— Exercise instructions —
Copy verbatim the block of lines in the entries below whose first line contains "[426,237,452,249] [95,256,198,268] 31st" and whose last line contains "(260, 300) none". Leave out all other lines.

— Supplied records —

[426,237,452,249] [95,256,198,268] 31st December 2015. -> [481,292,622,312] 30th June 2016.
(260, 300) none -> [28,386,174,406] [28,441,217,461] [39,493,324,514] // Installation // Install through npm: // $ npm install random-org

...

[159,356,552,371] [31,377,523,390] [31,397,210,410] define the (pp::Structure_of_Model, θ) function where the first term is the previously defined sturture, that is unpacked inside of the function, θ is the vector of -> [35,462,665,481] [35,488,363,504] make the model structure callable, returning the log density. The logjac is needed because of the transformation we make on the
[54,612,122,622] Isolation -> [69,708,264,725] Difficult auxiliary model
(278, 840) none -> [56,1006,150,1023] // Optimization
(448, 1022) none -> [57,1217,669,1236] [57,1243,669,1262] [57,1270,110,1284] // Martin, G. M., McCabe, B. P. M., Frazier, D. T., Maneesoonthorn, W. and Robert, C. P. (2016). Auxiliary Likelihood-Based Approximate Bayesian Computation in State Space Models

— Output for this task —
[426,237,452,249] [95,256,198,268] 31st December 2015. -> [481,292,622,312] 30th June 2016.
(260, 300) none -> [28,386,174,406] [28,441,217,461] [39,493,324,514] // Installation // Install through npm: // $ npm install random-org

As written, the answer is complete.